The PDE4 inhibitor rolipram prevents NF-kappaB binding activity and proinflammatory cytokine release in human chorionic cells

Abstract

Spontaneous preterm delivery is linked to intrauterine inflammation. Fetal membranes are involved in the inflammatory process as an important source of mediators, and the chorion leave produces high levels of the proinflammatory cytokine TNF-alpha when stimulated by LPS. The transcription factor NF-kappaB is the main regulator of this inflammatory process and controls the production of cytokines by the chorion leave. Phosphodiesterase 4 inhibitors are recognized for their anti-inflammatory and myorelaxant effects. The purpose of this study was to investigate whether PDE4 inhibition affects the LPS signaling in human cultured chorionic cells. We showed that these cells express TLR4, the main LPS receptor, and exhibit a predominant PDE4 activity. Upon LPS challenge, PDE4 activity increases concomitantly to the induction of the specific isoform PDE4B2 and chorionic cells secrete TNF-alpha. LPS induces the nuclear translocation of the NF-kappaB p65 subunit and the activation of three different NF-kappaB complexes in chorionic cells. The presence of the PDE4 inhibitor rolipram reduces the TNF-alpha production and the activation of the three NF-kappaB complexes. These data indicate that the PDE4 family interacts with the LPS signaling pathway during the inflammatory response of chorionic cells. PDE4 selective inhibitors may thus represent a new therapeutic approach in the management of inflammation-induced preterm delivery.

Figures

Fig 1. Characterization of cultured chorionic cells

Immunofluorescence analysis of CK7 (A), vimentin (B) and CD45 (C) in cultured chorionic cells showed the clustered pattern of trophoblasts, the expansion of mesencymal cells and a few macrophages.

Fig 2. Response of chorionic cells to LPS in the presence and in the absence of macrophages Concentration of TNFα and MCP1 were measured in cell media collected after 4h of treatment with LPS 100 ng/ml or its diluent. The cell preparations were either or not depleted of CD45 positive cells. Data are expressed as the mean ± sem of 5 different preparations. *, p

Fig 3. Analysis of TLR4 expression by chorionic cells

Lysates of cells treated with LPS 100 ng/mL for the indicated times were subjected to Western Blot (15 μg of proteins per lane) and probed with the TLR4 antibodies. Lysate of U937 cells served as a positive control. The detection of β-actin in each sample served as a loading control. A representative experiment is shown, reproduced 3 times.

Fig 4. Induction of PDE4 by LPS in chorionic cells

A. Time-dependent effect of LPS on PDE4 activity. Data reported the mean ± SEM of 4 separate experiments. **, p

Fig 5. Effect of LPS and rolipram on TNFα secretion by chorionic cells

A. Time-course of TNFα secretion by chorionic cells. Cells were incubated in the absence or the presence of LPS 100 ng/mL with or without rolipram 10−5 M for the indicated times. A representative experiment is shown, data reported the mean ± SD of triplicates in the assay, reproduced 3 times. B. Chorionic cells of 10 different placentas were incubated in the absence or presence of LPS with or without rolipram for 4h. Data are expressed as the mean ± SEM of the 10 separate experiments. *, p < 0.01, significantly different from control and rolipram. #, p < 0.01, significantly different from LPS treatment.

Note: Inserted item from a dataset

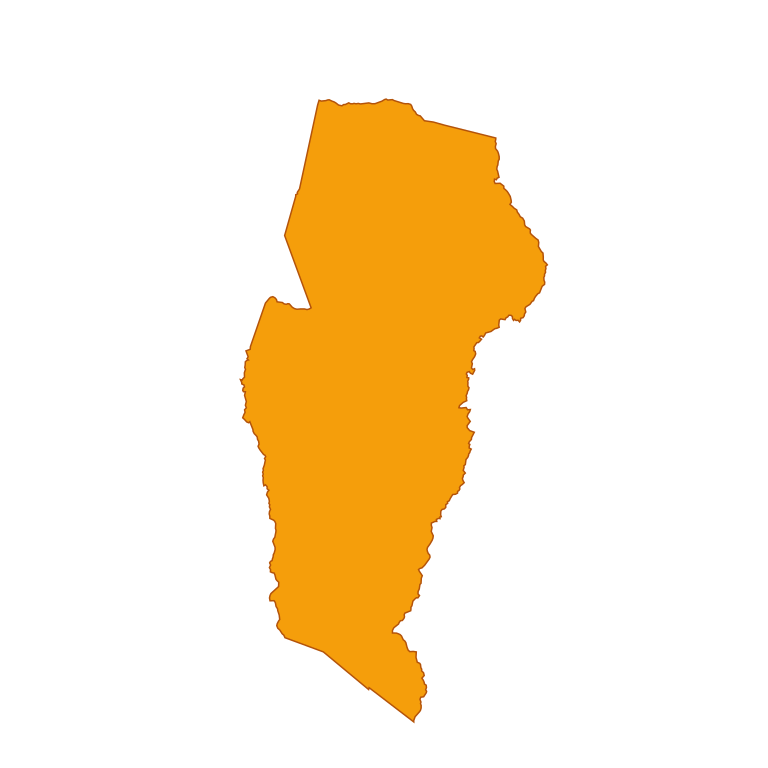 the district of Fernando Falcão, Maranhão, Brazil, rotated 303°
{"feature_id": "56859067B71869987611972", "entity_name": "Fernando Falcão", "entity_type": "district", "adm_level": 2, "iso_a3": "BRA", "parent_name": "Brazil", "parent_adm1": "Maranhão", "projection": "orthographic", "projection_center": [-45.34, -6.195], "detail": "fine", "context": "isolated", "style": "filled", "palette": "amber", "viewbox_px": 768, "rotation_deg": 303, "n_neighbors": 0, "source": "geoboundaries", "source_scale": "gbopen_adm2", "svg_char_len": 6171}
<svg xmlns="http://www.w3.org/2000/svg" viewBox="0 0 768 768"><g transform="rotate(303 384 384)"><path d="M387.3,240.5L342.6,251.6L340.2,252.9L336.6,250.2L332.8,255.3L330.7,255.3L330.3,257.2L329.1,256.1L327.1,255.6L324.4,257.2L321.9,258.3L321.0,259.8L317.3,260.8L313.7,263.3L311.8,262.8L310.1,262.9L309.5,261.2L307.8,263.8L306.6,264.7L306.9,267.1L305.5,268.6L303.9,268.1L301.7,269.0L301.0,270.3L302.0,272.0L298.6,273.2L294.3,278.1L290.7,279.3L289.1,281.5L286.4,281.1L284.6,282.9L281.9,283.2L278.7,283.9L278.3,286.2L277.4,289.6L277.8,291.6L279.3,292.0L274.5,298.8L273.0,300.0L271.7,302.2L271.2,304.6L270.6,306.4L268.6,308.2L267.8,309.9L265.6,311.9L263.2,312.3L262.3,313.6L261.1,316.2L259.3,321.4L259.4,323.0L258.6,324.4L256.4,324.4L255.7,325.9L250.8,327.8L247.0,328.7L245.9,329.9L244.0,330.2L242.7,331.8L240.9,332.2L239.8,333.7L237.5,334.9L235.4,336.5L233.2,338.7L234.9,339.5L234.3,341.9L232.5,343.0L232.2,345.3L229.9,345.1L227.1,345.9L225.4,349.6L223.3,351.7L221.2,352.5L220.6,353.9L218.5,354.8L217.1,357.1L214.7,357.4L212.5,358.5L211.0,360.2L209.1,361.5L209.7,365.7L209.3,367.3L208.0,369.2L203.8,371.6L202.6,373.0L201.0,373.9L196.0,375.9L193.7,375.8L191.5,376.4L187.7,381.6L185.8,382.9L182.3,384.0L180.7,384.1L178.3,385.3L176.7,385.6L175.0,386.3L173.3,385.4L171.7,385.5L170.4,387.5L167.6,387.9L166.6,389.9L164.6,391.0L164.9,393.0L165.6,394.8L164.4,396.6L161.5,399.6L160.9,401.1L160.4,403.7L156.7,405.9L146.7,403.3L144.6,403.6L142.2,404.5L140.1,406.5L142.4,409.8L141.5,411.9L138.6,414.7L137.5,417.1L136.0,418.4L133.2,421.9L129.7,424.8L127.7,424.7L124.8,425.0L122.9,425.7L121.3,428.0L120.9,430.6L119.1,434.6L118.8,436.8L117.3,439.1L126.3,479.0L119.4,537.5L121.2,536.9L116.8,593.0L118.0,592.2L121.9,591.3L128.7,592.3L130.2,592.3L132.5,591.6L134.7,590.2L135.8,588.7L137.4,588.2L139.1,585.9L141.3,585.4L143.3,587.6L148.1,587.6L149.5,587.1L150.2,585.5L152.6,584.9L154.4,583.4L154.4,581.4L155.7,580.1L157.0,578.2L157.9,576.0L161.4,576.5L163.4,574.4L163.9,571.8L165.4,570.9L166.2,569.4L168.7,567.3L169.2,566.0L168.8,563.4L172.2,559.7L176.9,557.0L175.7,554.3L173.6,551.4L174.0,549.1L175.9,546.5L179.0,543.2L179.8,541.4L180.0,539.4L182.2,535.9L182.6,533.9L182.2,531.4L181.8,530.0L179.8,526.7L182.0,525.3L185.0,525.0L190.6,526.9L192.2,526.6L194.4,526.7L195.7,528.2L198.2,528.4L199.9,528.0L201.5,526.6L203.2,526.3L208.4,529.9L210.1,529.1L211.3,528.2L213.2,528.2L217.6,526.5L220.6,527.0L222.4,527.6L223.1,528.9L225.9,529.0L226.5,526.8L228.6,525.6L231.3,525.2L235.5,523.3L237.0,523.6L241.4,521.1L244.1,520.5L246.3,515.4L247.2,514.0L248.9,514.6L250.5,516.0L254.2,516.8L261.8,517.2L263.9,516.9L265.4,515.5L266.0,513.4L267.4,511.4L268.8,510.1L270.7,509.5L274.9,509.7L279.1,509.5L281.4,509.0L283.5,508.0L286.1,503.9L289.7,502.5L291.3,500.6L293.2,499.5L296.5,501.6L297.5,503.1L298.9,501.7L300.9,502.8L301.6,504.3L302.7,503.3L303.9,504.3L305.1,502.8L308.3,500.9L310.4,501.0L312.1,502.6L314.1,503.0L316.5,501.5L318.6,502.4L319.8,501.3L321.6,502.3L324.1,501.9L328.7,501.8L330.5,504.0L332.5,505.1L334.0,504.2L335.5,504.9L337.2,504.8L338.3,503.7L340.5,503.6L342.4,504.4L344.9,505.0L346.3,502.4L347.7,501.1L349.3,500.9L350.8,500.1L353.6,500.7L354.7,497.5L357.6,496.6L359.0,495.5L360.7,496.1L365.3,493.9L368.2,494.2L370.1,493.8L371.6,493.1L373.1,493.3L374.6,492.8L376.9,492.6L376.7,490.3L378.2,489.4L380.1,488.9L380.1,487.4L381.9,487.0L385.1,487.5L386.8,486.6L392.7,486.0L391.6,481.3L392.7,477.6L394.3,476.4L399.6,476.7L401.1,472.9L402.0,471.4L404.7,470.8L407.5,470.9L409.6,470.3L407.9,468.1L409.0,465.7L405.8,461.8L404.9,459.7L407.1,459.1L411.7,460.4L415.1,462.5L416.4,461.2L417.9,460.5L418.8,459.3L421.7,458.8L423.2,458.1L425.3,458.0L427.2,457.3L427.7,455.7L429.2,454.6L430.7,453.8L432.0,452.6L434.1,452.4L435.3,451.7L434.6,450.0L436.6,449.1L437.2,447.6L439.0,447.3L440.9,448.7L440.1,450.6L440.5,453.0L444.9,452.6L446.1,451.6L444.5,450.5L445.1,448.6L449.2,447.0L450.3,445.3L452.3,445.0L456.3,445.1L459.2,444.5L461.0,442.7L460.9,441.1L462.7,440.3L464.0,439.2L469.2,439.3L470.1,440.5L471.6,441.0L474.7,441.4L474.6,438.8L476.5,438.7L477.6,439.8L477.4,441.6L479.3,441.8L482.2,441.5L486.3,445.1L490.7,446.8L492.2,448.3L494.3,449.7L496.0,448.1L500.4,445.9L502.1,446.4L503.9,450.5L506.0,450.3L507.6,451.2L509.7,451.3L510.8,453.2L510.5,454.9L508.9,456.1L507.9,458.0L509.4,458.3L509.2,460.1L510.5,461.8L509.9,463.9L511.7,463.9L513.5,462.8L515.4,464.5L517.6,464.5L519.3,463.7L521.6,463.7L524.0,461.1L526.0,461.0L530.3,463.0L534.1,463.2L535.3,464.0L537.7,463.5L539.7,463.4L543.4,463.8L545.2,464.8L552.1,463.4L555.0,464.4L557.0,463.3L558.1,461.7L560.4,460.0L562.0,459.8L563.6,458.8L565.6,458.7L567.2,457.4L568.9,457.0L570.7,455.4L572.9,456.1L573.6,454.1L574.0,451.2L574.9,449.9L577.3,448.4L580.4,446.0L580.8,443.8L583.4,438.6L587.0,436.7L588.7,434.8L588.8,432.0L589.6,426.7L590.1,424.7L591.3,423.7L592.8,423.0L593.4,421.6L593.2,417.0L594.1,415.3L597.1,412.9L598.6,410.0L598.5,407.2L599.9,404.7L600.8,402.2L602.3,400.5L602.3,397.4L602.8,395.3L603.2,391.8L605.8,391.8L607.5,390.4L610.1,387.7L611.8,384.3L612.6,382.4L613.1,380.1L613.3,378.0L615.2,376.7L615.6,372.1L612.7,368.0L613.9,366.1L616.0,365.1L616.5,367.0L618.2,366.8L620.0,367.9L624.5,363.2L625.5,361.6L628.1,360.4L629.6,360.2L633.2,358.4L635.3,358.2L637.5,356.7L639.6,354.5L641.1,352.5L642.2,349.3L644.0,348.0L646.6,347.2L648.0,345.2L649.8,344.6L651.2,343.8L634.0,293.7L630.6,282.8L626.8,274.5L628.6,268.4L628.0,266.5L627.9,264.4L629.2,262.1L629.6,259.9L630.4,258.1L632.2,255.9L633.0,254.1L632.3,251.6L630.8,249.5L629.9,247.6L627.2,238.0L627.1,236.2L624.2,232.5L624.1,230.6L622.8,229.5L620.2,228.3L614.2,223.8L612.5,221.3L611.5,218.2L606.1,211.8L605.3,209.6L603.8,208.0L603.0,206.0L601.9,205.1L600.8,203.3L600.6,201.3L597.4,199.4L596.3,197.9L594.4,197.2L593.2,194.0L593.5,190.4L593.4,188.4L592.9,186.3L592.5,183.2L591.4,181.9L590.1,181.0L587.1,177.3L586.6,175.0L581.8,176.4L501.6,206.9L497.5,206.9L496.4,207.9L494.7,206.9L493.2,207.8L454.4,219.8L408.2,281.4L406.1,280.4L404.5,278.9L403.6,276.4L401.4,273.0L399.3,270.3L398.5,268.0L398.4,265.3L399.6,261.0L399.0,259.6L397.6,258.6L396.8,256.6L397.0,254.4L394.7,249.6L396.3,247.7L396.9,245.6L396.7,243.2L394.9,241.6L393.4,241.2L387.3,240.5Z" fill="#f59e0b" stroke="#b45309" stroke-width="1.5"/></g></svg>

Fig 6. Effect of LPS and rolipram on the NF-κB p65 nuclear translocation in chorionic cells

A. p65 nuclear translocation assessed by immunofluorescence under LPS 100 ng/mL with or without rolipram 10−5 M for 2h. A representative experiment is shown, reproduced 7 times. B. Chorionic cells were incubated in the absence or in the presence of LPS and rolipram for 2h. p65 nuclear translocation was assessed by immunofluorescence and quantified as described in Materiel and Methods. Data are expressed as the mean ± SEM of the 7 separate experiments.*, p < 0.05, significantly different from control and rolipram. #, p < 0.01, significantly different from LPS treatment. C. Nuclear extracts from chorionic cells treated with LPS with or without rolipram for 2h were subjected to Western Blot (25 μg of proteins per lane) and probed with the p65 antibodies. The detection of β-actin in each sample served as a loading control. A representative experiment is shown, reproduced 3 times.

Fig 7

Effect of LPS and rolipram on the NF-κB binding activity in chorionic cells. Representative experiments are shown, reproduced 3 times. A. Time-course of NF-κB binding activity in chorionic cells under LPS 100 ng/mL with or without rolipram 10−5 M. Nuclear extracts from chorionic cells were incubated with biotin end-labeled oligonucleotides containing the NF-κB consensus sequence and subjected to EMSA. B. Supershift analysis of the NF-κB complexes present at 2h of LPS treatment. Nuclear extracts were pre-incubated with antibodies against p50 or p65.